• [What is being asked] Exactly as they appear, transcribe the entries and skip any pictures.
......
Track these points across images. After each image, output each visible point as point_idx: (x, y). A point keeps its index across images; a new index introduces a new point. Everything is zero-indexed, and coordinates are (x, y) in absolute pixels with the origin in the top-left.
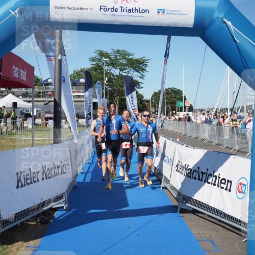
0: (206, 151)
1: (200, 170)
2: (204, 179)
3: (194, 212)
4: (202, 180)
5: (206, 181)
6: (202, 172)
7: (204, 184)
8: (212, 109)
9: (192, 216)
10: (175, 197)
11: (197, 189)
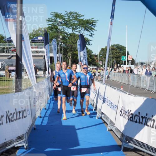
0: (145, 98)
1: (141, 115)
2: (144, 122)
3: (135, 150)
4: (142, 123)
5: (146, 124)
6: (142, 117)
7: (144, 127)
8: (151, 63)
9: (133, 154)
10: (119, 137)
11: (138, 131)
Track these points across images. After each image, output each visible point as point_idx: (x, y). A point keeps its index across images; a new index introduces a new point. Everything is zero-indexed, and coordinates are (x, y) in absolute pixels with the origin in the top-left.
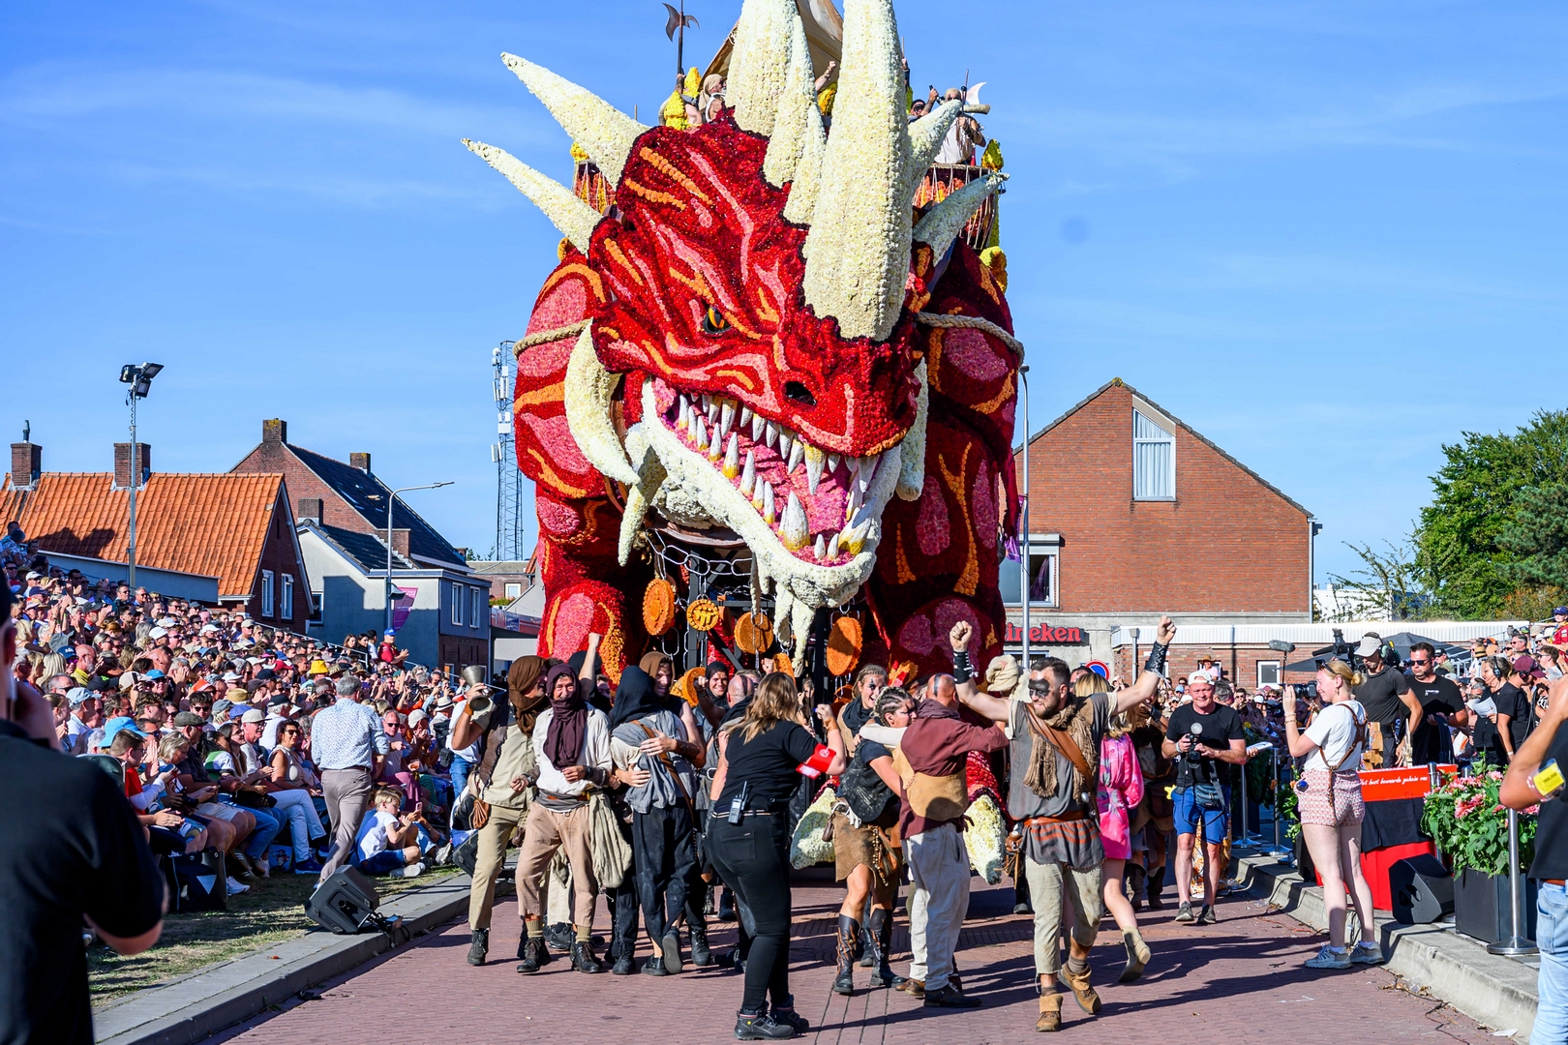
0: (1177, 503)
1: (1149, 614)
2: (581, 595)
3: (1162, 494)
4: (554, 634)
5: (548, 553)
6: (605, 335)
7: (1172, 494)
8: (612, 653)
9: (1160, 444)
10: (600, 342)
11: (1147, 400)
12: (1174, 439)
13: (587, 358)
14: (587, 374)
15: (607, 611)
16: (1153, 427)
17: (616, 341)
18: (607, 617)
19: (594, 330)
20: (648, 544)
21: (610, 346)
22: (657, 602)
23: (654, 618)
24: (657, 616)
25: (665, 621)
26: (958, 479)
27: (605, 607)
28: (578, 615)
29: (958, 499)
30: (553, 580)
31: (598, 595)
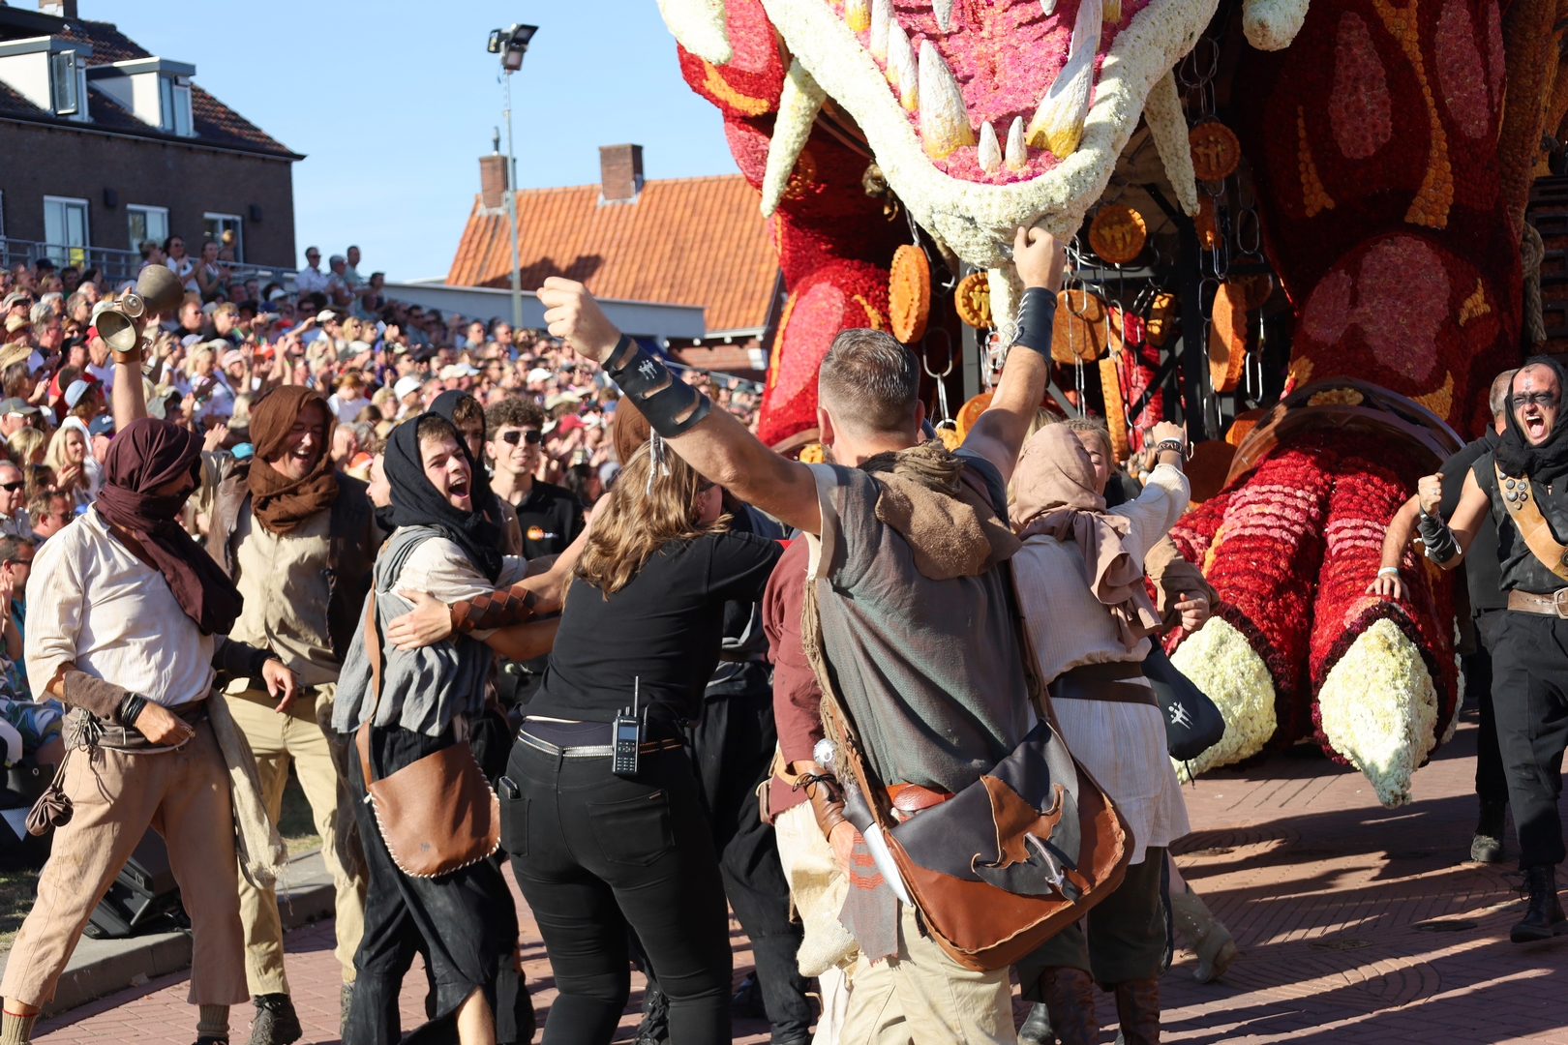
2: (825, 286)
4: (781, 353)
15: (868, 308)
18: (866, 319)
22: (906, 284)
23: (902, 314)
24: (906, 309)
25: (917, 317)
26: (1403, 12)
27: (863, 302)
28: (816, 320)
29: (1406, 49)
30: (791, 265)
31: (854, 282)
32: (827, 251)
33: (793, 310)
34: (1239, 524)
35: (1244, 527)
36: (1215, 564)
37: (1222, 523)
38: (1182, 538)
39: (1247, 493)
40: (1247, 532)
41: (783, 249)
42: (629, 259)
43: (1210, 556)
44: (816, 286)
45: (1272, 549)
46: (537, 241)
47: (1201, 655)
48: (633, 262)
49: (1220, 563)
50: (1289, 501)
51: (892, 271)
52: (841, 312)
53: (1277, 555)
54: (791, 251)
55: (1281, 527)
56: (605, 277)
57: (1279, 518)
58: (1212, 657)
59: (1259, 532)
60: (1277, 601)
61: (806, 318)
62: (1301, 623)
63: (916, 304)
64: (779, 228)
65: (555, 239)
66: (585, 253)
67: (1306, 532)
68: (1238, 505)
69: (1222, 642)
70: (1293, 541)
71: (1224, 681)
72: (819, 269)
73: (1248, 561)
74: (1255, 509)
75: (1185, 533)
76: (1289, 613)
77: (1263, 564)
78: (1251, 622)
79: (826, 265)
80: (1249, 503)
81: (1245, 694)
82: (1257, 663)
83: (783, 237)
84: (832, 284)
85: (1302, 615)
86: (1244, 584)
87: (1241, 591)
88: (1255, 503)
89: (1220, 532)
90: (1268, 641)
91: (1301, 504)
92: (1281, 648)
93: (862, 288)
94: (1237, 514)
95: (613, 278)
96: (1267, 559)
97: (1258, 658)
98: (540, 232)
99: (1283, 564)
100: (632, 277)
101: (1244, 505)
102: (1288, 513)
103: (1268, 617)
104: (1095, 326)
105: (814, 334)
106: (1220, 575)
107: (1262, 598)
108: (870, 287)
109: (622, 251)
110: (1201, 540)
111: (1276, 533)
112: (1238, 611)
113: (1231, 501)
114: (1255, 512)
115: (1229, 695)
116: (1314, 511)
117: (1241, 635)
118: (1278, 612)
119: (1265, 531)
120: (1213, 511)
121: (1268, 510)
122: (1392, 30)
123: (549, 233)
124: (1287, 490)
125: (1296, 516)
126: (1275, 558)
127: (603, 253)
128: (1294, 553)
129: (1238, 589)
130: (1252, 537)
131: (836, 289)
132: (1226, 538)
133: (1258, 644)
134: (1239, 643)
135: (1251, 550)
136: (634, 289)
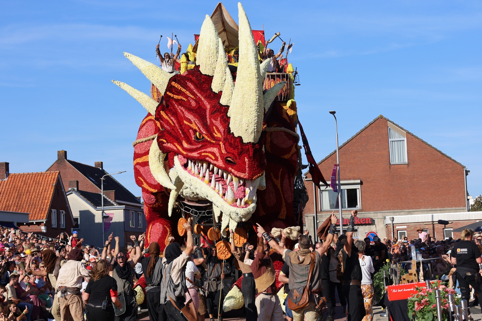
0: (408, 165)
1: (399, 211)
2: (158, 223)
3: (402, 161)
4: (150, 237)
5: (147, 210)
6: (162, 141)
7: (406, 161)
9: (400, 141)
10: (160, 144)
11: (393, 123)
12: (406, 138)
13: (156, 149)
14: (156, 154)
15: (167, 228)
16: (397, 135)
17: (165, 143)
18: (167, 230)
19: (158, 140)
20: (178, 206)
21: (163, 145)
24: (182, 230)
26: (278, 181)
27: (166, 227)
28: (157, 230)
29: (278, 187)
30: (149, 219)
31: (164, 223)
32: (158, 216)
33: (151, 228)
51: (178, 222)
54: (149, 216)
61: (155, 230)
72: (156, 220)
79: (158, 219)
104: (218, 234)
122: (276, 184)
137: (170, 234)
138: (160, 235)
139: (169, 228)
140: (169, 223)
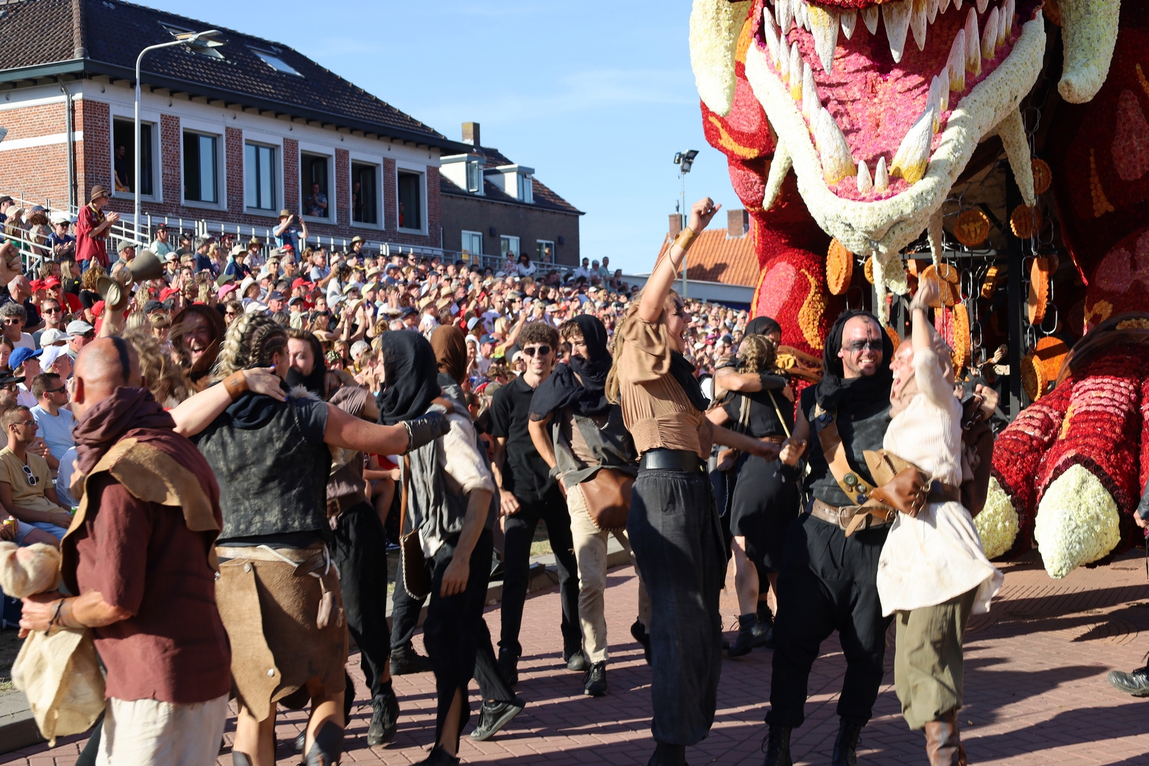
......
• [Answer for this exercise]
Track these points across images. After each image, output each visible point as point_idx: (x, y). A point keeps its index across images; a new index introduces a new point. Everything is zero-indexed, and coordinates are (x, y) in absolute pixels with the origin in the top-left.
0: (206, 151)
1: (200, 170)
2: (204, 179)
3: (194, 212)
4: (202, 180)
5: (206, 181)
6: (202, 172)
7: (204, 184)
8: (212, 109)
9: (192, 216)
10: (175, 197)
11: (197, 189)
0: (145, 98)
1: (141, 115)
2: (144, 122)
3: (135, 150)
4: (142, 123)
5: (146, 124)
6: (142, 117)
7: (144, 127)
8: (151, 63)
9: (133, 154)
10: (119, 137)
11: (138, 131)
Track these points across images. After each image, output each visible point as point_idx: (x, y). A point keeps its index across images; a new index introduces a new point. Everything is zero-indexed, and coordinates are (x, y) in absolute pixels with the origin in the top-left.
0: (1177, 503)
1: (1149, 614)
2: (581, 595)
3: (1162, 494)
4: (554, 634)
5: (548, 553)
6: (605, 335)
7: (1172, 494)
8: (612, 653)
9: (1160, 444)
10: (600, 342)
11: (1147, 400)
12: (1174, 439)
13: (587, 358)
14: (587, 374)
15: (607, 611)
16: (1153, 427)
17: (616, 341)
18: (607, 617)
19: (594, 330)
20: (648, 544)
21: (610, 346)
22: (657, 602)
23: (654, 618)
24: (657, 616)
25: (665, 621)
26: (958, 479)
27: (605, 607)
28: (578, 615)
29: (958, 499)
30: (553, 580)
31: (598, 595)
2: (825, 286)
4: (781, 353)
15: (868, 308)
18: (866, 319)
22: (906, 284)
23: (902, 314)
24: (906, 309)
25: (917, 317)
26: (1403, 12)
27: (863, 302)
28: (816, 320)
29: (1406, 49)
30: (791, 265)
31: (854, 282)
32: (827, 251)
33: (793, 310)
34: (1239, 524)
35: (1244, 527)
36: (1215, 564)
37: (1222, 523)
38: (1182, 538)
39: (1247, 493)
40: (1247, 532)
41: (783, 249)
42: (629, 259)
43: (1210, 556)
44: (816, 286)
45: (1272, 549)
46: (537, 241)
47: (1201, 655)
48: (633, 262)
49: (1220, 563)
50: (1289, 501)
51: (892, 271)
52: (841, 312)
53: (1277, 555)
54: (791, 251)
55: (1281, 527)
56: (605, 277)
57: (1279, 518)
58: (1212, 657)
59: (1259, 532)
60: (1277, 601)
61: (806, 318)
62: (1301, 623)
63: (916, 304)
64: (779, 228)
65: (555, 239)
66: (585, 253)
67: (1306, 532)
68: (1238, 505)
69: (1222, 642)
70: (1293, 541)
71: (1224, 681)
72: (819, 269)
73: (1248, 561)
74: (1255, 509)
75: (1185, 533)
76: (1289, 613)
77: (1263, 564)
78: (1251, 622)
79: (826, 265)
80: (1249, 503)
81: (1245, 694)
82: (1257, 663)
83: (783, 237)
84: (832, 284)
85: (1302, 615)
86: (1244, 584)
87: (1241, 591)
88: (1255, 503)
89: (1220, 532)
90: (1268, 641)
91: (1301, 504)
92: (1281, 648)
93: (862, 288)
94: (1237, 514)
95: (613, 278)
96: (1267, 559)
97: (1258, 658)
98: (540, 232)
99: (1283, 564)
100: (632, 277)
101: (1244, 505)
102: (1288, 513)
103: (1268, 617)
104: (1095, 326)
105: (814, 334)
106: (1220, 575)
107: (1262, 598)
108: (870, 287)
109: (622, 251)
110: (1201, 540)
111: (1276, 533)
112: (1238, 611)
113: (1231, 501)
114: (1255, 512)
115: (1229, 695)
116: (1314, 511)
117: (1241, 635)
118: (1278, 612)
119: (1265, 531)
120: (1213, 511)
121: (1268, 510)
122: (1392, 30)
123: (549, 233)
124: (1287, 490)
125: (1296, 516)
126: (1275, 558)
127: (603, 253)
128: (1294, 553)
129: (1238, 589)
130: (1252, 537)
131: (836, 289)
132: (1226, 538)
133: (1258, 644)
134: (1239, 643)
135: (1251, 550)
136: (634, 289)
0: (408, 165)
1: (399, 211)
2: (158, 223)
3: (402, 161)
4: (150, 237)
5: (147, 210)
6: (162, 141)
7: (406, 161)
9: (400, 141)
10: (160, 144)
11: (393, 123)
12: (406, 138)
13: (156, 149)
14: (156, 154)
15: (167, 228)
16: (397, 135)
17: (165, 143)
18: (167, 230)
19: (158, 140)
20: (178, 206)
21: (163, 145)
24: (182, 230)
26: (278, 181)
27: (166, 227)
28: (157, 230)
29: (278, 187)
30: (149, 219)
31: (164, 223)
32: (158, 216)
33: (151, 228)
51: (178, 222)
54: (149, 216)
61: (155, 230)
72: (156, 220)
79: (158, 219)
104: (218, 234)
122: (276, 184)
137: (170, 234)
138: (160, 235)
139: (169, 228)
140: (169, 223)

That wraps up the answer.